To build the heap leach operation would cost US$638 million. Using a gold price of US$950 per oz., this development option gives the project a NPV of US$579 million, using a 5% discount rate, and should generate a 26.9% IRR.

“The heap-leach only option is emerging as a highly attractive initial stage for ITH because it is a simpler project from the permitting, process, construction, and operational standpoints,” said Jeffrey Pontius, Tower Hill’s president and CEO, in a statement. “This alternative also has much lower capex and operating costs, which produces a compelling internal rate of return, NPV, and annual gold production.”

The second new development plan looked at expanding the sulphide milling circuit to enhance the project’s returns through economies of scale and decreased mine life. The large-scale combined project would involve a 100,000-tonne-per-day heap leach operation for six years, declining to 89,000 tonnes daily in year seven. In year four, the sulphide milling and flotation facilities would start processing 100,000 tonnes of ore daily as well.

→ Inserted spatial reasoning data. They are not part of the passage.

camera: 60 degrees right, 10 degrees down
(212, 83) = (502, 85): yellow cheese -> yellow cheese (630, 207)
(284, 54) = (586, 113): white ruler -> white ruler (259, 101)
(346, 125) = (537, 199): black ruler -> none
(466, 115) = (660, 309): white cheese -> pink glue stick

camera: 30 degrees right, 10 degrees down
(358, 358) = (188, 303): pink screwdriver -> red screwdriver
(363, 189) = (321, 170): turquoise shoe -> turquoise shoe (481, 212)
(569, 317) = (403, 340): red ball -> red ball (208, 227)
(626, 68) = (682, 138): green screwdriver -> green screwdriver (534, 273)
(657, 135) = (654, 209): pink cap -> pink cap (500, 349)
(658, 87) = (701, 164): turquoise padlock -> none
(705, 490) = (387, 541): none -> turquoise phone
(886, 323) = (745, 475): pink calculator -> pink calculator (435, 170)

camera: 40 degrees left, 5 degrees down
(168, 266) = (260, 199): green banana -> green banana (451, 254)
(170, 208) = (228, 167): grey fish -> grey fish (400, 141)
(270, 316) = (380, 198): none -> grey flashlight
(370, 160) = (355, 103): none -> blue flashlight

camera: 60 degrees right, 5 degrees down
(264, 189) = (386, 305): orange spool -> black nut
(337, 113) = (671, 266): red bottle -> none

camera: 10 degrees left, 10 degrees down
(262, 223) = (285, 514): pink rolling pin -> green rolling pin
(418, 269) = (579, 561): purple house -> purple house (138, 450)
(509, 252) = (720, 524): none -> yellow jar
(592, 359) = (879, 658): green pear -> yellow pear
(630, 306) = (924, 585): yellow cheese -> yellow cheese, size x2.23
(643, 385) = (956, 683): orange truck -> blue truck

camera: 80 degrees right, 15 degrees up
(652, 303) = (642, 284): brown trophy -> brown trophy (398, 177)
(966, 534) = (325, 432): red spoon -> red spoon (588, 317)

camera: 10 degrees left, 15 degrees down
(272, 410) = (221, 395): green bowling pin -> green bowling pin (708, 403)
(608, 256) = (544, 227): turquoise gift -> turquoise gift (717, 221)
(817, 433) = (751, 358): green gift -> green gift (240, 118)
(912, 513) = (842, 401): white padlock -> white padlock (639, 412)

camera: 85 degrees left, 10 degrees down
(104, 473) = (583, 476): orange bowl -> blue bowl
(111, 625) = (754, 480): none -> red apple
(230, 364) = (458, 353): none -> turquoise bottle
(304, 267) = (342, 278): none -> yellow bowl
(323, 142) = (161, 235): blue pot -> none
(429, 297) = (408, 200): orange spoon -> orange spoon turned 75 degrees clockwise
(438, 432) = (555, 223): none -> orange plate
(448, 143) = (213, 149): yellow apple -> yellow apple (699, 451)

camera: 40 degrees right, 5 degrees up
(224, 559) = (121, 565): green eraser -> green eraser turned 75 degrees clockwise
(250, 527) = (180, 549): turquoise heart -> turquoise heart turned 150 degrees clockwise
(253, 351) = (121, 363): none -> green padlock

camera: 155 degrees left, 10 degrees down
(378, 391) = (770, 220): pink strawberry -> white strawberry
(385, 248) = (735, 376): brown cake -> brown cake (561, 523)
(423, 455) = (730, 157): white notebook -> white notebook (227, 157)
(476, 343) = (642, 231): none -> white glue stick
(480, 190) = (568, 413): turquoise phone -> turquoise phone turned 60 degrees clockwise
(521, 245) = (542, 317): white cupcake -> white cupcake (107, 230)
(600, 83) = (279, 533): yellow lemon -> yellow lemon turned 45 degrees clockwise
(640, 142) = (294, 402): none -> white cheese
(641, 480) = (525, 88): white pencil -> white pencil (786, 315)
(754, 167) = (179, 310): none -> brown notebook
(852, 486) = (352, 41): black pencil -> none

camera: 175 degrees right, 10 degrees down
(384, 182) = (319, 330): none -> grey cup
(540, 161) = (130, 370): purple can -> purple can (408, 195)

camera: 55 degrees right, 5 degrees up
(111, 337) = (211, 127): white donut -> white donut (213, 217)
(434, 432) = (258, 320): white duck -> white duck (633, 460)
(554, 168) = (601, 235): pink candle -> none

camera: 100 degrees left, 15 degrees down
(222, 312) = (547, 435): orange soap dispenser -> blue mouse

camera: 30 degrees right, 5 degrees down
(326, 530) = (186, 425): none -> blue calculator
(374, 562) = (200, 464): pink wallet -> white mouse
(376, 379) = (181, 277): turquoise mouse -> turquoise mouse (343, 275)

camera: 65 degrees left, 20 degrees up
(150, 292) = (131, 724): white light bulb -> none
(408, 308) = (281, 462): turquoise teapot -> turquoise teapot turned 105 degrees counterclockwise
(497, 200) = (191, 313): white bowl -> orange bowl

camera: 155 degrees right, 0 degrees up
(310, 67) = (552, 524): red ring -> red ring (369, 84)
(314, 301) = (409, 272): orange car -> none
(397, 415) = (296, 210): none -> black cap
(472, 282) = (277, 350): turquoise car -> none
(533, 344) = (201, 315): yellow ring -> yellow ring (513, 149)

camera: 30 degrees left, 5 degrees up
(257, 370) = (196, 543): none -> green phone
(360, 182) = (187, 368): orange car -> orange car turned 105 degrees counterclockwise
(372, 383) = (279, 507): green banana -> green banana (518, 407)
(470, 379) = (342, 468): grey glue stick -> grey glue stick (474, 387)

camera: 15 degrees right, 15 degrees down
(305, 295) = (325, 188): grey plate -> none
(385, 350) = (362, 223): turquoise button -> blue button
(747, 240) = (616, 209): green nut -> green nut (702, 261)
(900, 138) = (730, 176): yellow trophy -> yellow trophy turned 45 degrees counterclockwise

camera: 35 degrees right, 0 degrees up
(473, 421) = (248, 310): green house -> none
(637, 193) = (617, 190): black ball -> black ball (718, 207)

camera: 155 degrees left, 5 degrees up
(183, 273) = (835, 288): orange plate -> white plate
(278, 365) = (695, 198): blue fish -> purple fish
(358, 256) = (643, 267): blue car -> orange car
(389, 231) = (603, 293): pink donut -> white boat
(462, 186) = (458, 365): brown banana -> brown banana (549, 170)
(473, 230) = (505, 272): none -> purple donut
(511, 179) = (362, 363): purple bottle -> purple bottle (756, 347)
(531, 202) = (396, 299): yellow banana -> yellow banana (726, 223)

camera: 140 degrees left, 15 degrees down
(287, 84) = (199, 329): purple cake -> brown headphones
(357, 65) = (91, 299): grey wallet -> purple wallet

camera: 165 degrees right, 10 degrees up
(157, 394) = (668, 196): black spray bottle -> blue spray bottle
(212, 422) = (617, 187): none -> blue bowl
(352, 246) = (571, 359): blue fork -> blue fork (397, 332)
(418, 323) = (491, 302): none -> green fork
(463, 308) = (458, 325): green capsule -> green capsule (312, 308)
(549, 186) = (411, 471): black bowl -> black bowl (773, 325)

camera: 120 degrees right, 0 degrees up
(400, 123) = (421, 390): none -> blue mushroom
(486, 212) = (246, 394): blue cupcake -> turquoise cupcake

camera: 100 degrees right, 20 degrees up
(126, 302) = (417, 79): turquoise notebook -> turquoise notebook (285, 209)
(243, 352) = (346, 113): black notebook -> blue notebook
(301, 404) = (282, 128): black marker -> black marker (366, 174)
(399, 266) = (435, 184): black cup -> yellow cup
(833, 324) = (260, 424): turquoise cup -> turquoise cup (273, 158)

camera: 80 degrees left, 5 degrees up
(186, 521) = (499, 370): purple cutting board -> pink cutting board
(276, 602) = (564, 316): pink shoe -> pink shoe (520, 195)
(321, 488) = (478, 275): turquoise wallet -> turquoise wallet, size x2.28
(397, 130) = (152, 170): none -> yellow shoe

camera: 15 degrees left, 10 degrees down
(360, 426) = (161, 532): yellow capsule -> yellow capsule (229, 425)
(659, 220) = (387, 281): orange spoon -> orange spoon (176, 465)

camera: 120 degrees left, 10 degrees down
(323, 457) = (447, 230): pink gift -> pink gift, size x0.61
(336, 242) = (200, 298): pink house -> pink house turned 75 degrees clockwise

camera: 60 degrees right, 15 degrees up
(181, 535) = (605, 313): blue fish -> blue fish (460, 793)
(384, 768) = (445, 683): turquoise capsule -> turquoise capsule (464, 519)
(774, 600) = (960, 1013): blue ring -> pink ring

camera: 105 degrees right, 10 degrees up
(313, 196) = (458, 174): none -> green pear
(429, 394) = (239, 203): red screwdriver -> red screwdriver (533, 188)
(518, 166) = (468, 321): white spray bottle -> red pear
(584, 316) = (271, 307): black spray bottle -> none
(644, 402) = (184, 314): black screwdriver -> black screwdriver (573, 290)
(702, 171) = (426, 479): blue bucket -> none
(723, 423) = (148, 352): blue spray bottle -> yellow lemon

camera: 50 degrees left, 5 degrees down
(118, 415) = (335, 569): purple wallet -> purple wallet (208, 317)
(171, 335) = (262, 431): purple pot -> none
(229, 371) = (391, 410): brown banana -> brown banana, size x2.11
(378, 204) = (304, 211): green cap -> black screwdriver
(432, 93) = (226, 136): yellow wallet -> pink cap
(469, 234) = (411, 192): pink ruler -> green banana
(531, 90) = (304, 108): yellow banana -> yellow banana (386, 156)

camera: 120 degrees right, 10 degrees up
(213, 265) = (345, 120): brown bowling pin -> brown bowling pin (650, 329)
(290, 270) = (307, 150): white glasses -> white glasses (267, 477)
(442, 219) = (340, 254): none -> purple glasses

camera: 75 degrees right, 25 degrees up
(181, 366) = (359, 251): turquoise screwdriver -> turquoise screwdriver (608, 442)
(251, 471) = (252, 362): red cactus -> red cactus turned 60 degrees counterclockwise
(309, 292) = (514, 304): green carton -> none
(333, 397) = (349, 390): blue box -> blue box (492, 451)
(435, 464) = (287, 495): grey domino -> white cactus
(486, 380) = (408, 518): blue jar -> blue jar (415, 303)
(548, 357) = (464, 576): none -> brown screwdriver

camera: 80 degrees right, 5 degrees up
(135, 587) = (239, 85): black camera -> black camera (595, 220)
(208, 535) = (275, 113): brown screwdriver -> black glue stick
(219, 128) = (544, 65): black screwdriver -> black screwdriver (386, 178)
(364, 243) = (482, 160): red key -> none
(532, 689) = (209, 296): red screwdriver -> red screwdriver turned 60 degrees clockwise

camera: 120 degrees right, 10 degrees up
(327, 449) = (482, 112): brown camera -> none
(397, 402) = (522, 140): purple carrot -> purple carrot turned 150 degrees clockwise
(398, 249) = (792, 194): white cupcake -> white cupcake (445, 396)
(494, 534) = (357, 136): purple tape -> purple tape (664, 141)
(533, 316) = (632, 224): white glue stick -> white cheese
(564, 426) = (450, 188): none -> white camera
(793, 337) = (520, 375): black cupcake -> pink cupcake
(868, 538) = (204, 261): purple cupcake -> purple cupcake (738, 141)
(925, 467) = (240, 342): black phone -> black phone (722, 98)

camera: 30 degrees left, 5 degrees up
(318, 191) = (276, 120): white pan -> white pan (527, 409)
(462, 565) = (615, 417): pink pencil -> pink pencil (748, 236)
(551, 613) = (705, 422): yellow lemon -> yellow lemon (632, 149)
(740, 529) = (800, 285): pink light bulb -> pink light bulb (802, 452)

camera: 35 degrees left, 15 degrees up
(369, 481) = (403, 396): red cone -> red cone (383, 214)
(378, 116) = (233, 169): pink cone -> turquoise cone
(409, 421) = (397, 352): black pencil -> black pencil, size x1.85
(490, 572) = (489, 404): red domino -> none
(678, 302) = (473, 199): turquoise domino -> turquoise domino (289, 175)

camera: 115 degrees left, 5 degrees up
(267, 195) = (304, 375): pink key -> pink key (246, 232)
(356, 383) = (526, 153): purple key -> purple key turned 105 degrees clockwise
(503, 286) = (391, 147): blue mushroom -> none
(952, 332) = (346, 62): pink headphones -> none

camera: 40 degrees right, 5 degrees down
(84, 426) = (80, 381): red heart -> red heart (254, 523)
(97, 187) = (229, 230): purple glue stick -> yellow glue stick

The combined operation would produce an average of 833,000 oz. gold annually, over a 12.6-year mine life. Including the milling circuit improves the expected recovery to 78%. It would cost Tower Hill US$534 to produce each ounce of gold. But it would cost the company US$625 million to get the initial heap leach running and then another US$1.03 billion to add the milling and flotation circuits. The combined operation gives the project a NPV of US$1.1 billion and generates an 18.5% IRR.

Pontius says the large mill and heap leach option “reflects overall project value”.

Now, with several development options on the table Tower Hill says it will continue with optimization studies while starting on a prefeasibility study.

Tower Hill also announced drill results from the latest 17 holes in its 50,000-metre summer drill campaign. The program includes significant infill drilling, aimed at upgrading the majority of the resource to measured and indicated levels while also expanding the deposit at depth and better defining its higher-grade portions. The company is also probing the new Olive zone and testing several district-scale targets.

Hole 405 cut 6.1 metres grading 18.2 grams gold per tonne, confirming the presence of a trend of mineralization grading better than 6 grams gold that extends for almost 500 metres. The zone is less than 50 metres below surface, making it a key early mining target. Other intercepts from the high-grade zone include 4.6 metres of 7.13 grams gold and 21.3 metres of 6.28 grams gold.

And at the Olive zone, which sits just southeast of the deposit, hole 391 returned 45.7 metres grading 1.1 grams gold while hole 396 hit 13.7 metres of 2.1 grams gold. Mineralization at Olive is hosted in the same units as at Money Knob but Tower Hill is particularly excited about Olive because the area does not carry a gold-in-soil anomaly. The presence of gold in rock without a soil anomaly opens up a large area for exploration to the south of the deposit, which will be one of Tower Hill’s exploration foci in the fall.

The latest resource update for Money Knob pegged indicated resources at 789 million tonnes grading 0.62 gram gold and inferred resources at 229 million tonnes averaging 0.55 gram gold, using a cut-off grade of 0.3 gram gold, for 19.7 million contained ounces of gold. Raising the cut-off grade to 0.7 gram gold highlights the higher-grade core of the deposit, which is home to 202 million indicated tonnes grading 1.07 grams gold plus 40 million inferred tonnes averaging 1.06 grams gold, for 8.3 million contained ounces.

Mineralization at Livengood remains open in several directions, particularly to the west, southeast, and at depth.

The Livengood project lies 110 road kilometers north of Fairbanks, Alaska, along the paved Elliot Highway. Tower Hill owns 100% of the 145-sq. km land package, which consists of fee land leased from the Alaska Mental Health Trust, several smaller private mineral leases, and 115 Alaska state mining claims.

Tower Hill investors were pleased with the company’s PEA optimization efforts and lifted the company’s share price 37c or 6% to reach $6.44. The company has a 52-week trading range of $4.12 to $8.35 and has 68 million shares outstanding.